Salih Tuna’nın yazısının devamı:

Şimdilerde Akşener üzerinde çalışıyorlar.

Kimler mi?

Erdoğan’dan nefret edenler kulübü: FETÖ, Aydın Doğan’ın adamları, Murdoch’un kanalı, ilâ ahir.

Neyse ki Akşener’in kaybedecek bir şeyi yok. Bahçeli zaten onu milletvekili yapmayacak, boşta kalacaktı…

Gelgelelim, mahut network belirli bir “atmosfer” oluşturmayı başardı.

Yoksa…

Koray Aydın hemşerimiz kırk yıllık partisinden istifa ederek daha evvel “Fetullahçı” demeye getirdiği Akşener’in yanına ne diye gitsin?

Veya…

Akşener, “Milli mukavemeti artırmak için gerekirse cami yakılır…” diyen o muhteremi neden sağ kolu yapsın?

Networkun maksadı belli.

Referandumdaki “evet” oylarını Akşener marifetiyle tırtıklamak…

Böylesi bir kurguda gönüllü olarak yer alsa da, 15 Temmuz’un hemen öncesinde FETÖ’nün “yurtta sulh” cuntasıyla (son derece enteresan bir şekilde) benzer lakırdılar etse de…

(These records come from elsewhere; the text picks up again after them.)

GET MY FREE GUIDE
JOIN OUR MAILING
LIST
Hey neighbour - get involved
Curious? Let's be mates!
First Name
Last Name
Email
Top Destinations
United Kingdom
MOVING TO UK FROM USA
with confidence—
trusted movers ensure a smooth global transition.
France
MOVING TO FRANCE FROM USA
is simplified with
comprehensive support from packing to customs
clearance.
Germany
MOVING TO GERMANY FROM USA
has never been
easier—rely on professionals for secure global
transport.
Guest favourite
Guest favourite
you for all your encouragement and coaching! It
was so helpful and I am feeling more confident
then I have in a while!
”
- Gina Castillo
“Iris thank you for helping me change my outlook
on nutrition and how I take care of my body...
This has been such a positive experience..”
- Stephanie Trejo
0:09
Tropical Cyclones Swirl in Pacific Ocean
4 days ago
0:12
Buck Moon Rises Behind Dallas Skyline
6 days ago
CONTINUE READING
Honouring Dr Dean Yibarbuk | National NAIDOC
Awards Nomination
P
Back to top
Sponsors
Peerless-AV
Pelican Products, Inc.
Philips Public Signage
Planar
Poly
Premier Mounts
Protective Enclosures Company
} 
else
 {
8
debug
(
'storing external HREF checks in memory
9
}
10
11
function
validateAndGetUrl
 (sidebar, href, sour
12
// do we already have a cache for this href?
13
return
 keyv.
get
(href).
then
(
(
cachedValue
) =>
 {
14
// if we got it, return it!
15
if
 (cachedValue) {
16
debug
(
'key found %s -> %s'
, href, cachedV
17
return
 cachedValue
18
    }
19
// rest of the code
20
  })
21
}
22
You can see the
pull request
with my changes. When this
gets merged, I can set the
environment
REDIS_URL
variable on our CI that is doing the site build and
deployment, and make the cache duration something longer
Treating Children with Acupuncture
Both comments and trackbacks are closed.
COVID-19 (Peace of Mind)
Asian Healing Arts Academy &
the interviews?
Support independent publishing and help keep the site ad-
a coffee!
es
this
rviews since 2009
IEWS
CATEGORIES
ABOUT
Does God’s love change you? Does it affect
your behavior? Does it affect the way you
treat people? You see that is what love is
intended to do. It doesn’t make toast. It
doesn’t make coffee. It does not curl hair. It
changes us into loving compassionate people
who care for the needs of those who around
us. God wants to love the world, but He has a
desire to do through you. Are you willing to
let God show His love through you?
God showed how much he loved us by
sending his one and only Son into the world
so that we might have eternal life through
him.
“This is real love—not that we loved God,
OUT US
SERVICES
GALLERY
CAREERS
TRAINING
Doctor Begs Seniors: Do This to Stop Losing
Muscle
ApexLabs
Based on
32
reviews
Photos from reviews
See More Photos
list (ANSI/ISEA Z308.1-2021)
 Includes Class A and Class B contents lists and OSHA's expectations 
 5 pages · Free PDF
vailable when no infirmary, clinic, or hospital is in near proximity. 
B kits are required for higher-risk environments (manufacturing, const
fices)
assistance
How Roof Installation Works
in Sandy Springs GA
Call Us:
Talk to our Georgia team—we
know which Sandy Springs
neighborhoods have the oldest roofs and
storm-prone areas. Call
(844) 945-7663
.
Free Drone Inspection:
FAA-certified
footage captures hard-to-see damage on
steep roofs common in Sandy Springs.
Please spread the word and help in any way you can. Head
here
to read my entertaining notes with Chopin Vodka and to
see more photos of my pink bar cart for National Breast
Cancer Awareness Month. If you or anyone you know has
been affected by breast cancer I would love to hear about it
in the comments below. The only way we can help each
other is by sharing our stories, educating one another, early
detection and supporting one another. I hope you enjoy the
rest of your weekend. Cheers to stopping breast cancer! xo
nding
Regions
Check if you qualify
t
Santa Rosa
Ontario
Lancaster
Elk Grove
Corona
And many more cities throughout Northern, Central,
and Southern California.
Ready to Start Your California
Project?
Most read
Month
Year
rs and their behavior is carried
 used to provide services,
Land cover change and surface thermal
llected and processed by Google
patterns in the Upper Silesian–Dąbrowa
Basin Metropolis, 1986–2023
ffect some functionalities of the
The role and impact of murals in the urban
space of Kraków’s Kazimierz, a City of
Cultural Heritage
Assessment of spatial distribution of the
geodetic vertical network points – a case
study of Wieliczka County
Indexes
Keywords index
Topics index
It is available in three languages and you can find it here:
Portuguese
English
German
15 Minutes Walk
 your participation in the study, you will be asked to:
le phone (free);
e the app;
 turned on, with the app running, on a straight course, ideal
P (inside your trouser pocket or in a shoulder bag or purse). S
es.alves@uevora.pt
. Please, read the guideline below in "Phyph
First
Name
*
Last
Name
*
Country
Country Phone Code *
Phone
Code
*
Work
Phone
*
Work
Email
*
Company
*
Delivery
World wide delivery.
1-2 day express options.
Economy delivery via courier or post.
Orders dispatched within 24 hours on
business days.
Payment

Meral Akşener’in söz konusu networkun eline düşmesi yine de vicdanımı sızlatıyor!

Kemal Kılıçdaroğlu’na ne yaptıklarını görüyorum çünkü.

Onca yolu yürüttüler sonra ayakkabılarını müzeye aldılar.

Şimdi de “Atlet Kemal” haline getirdiler.

Ve daha hangi işlemi yapacaklar, Allah bilir.

Amaçlarına ulaşmak için yapmayacakları kepazelik yok.

Akşener’e de hiçbir şey yapmasalar (Allah muhafaza) yuvasını yıkarlar.

Unuttunuz mu; 15 Temmuz öncesi, FETÖ yargısıyla “kontrollü ilişki” içinde MHP’yi kongreye zorladıkları günlerde, “Akşener kocasını azarladı” manşetlerinden geçilmiyordu.

Yarın öbür gün (yine PR belâsına) “Azarlamak yetmez, şöyle bir Osmanlı tokadı vursanız…” derlerse ne olacak?

Nihayetinde Türk erkeği bu, hangi nedenle olursa olsun, o tokadı kaldıramayabilir.

Evet, Akşener’in kaybedeceği bir şey yok dedim ama (saadetler dilerim) bir yuvası var.

Bu Allahsız vicdansızlar, çıkarları uğruna onu da yıkarlar!

Sonra da, Sarıgül’e reva gördükleri muamele misali, dönüp bakmazlar.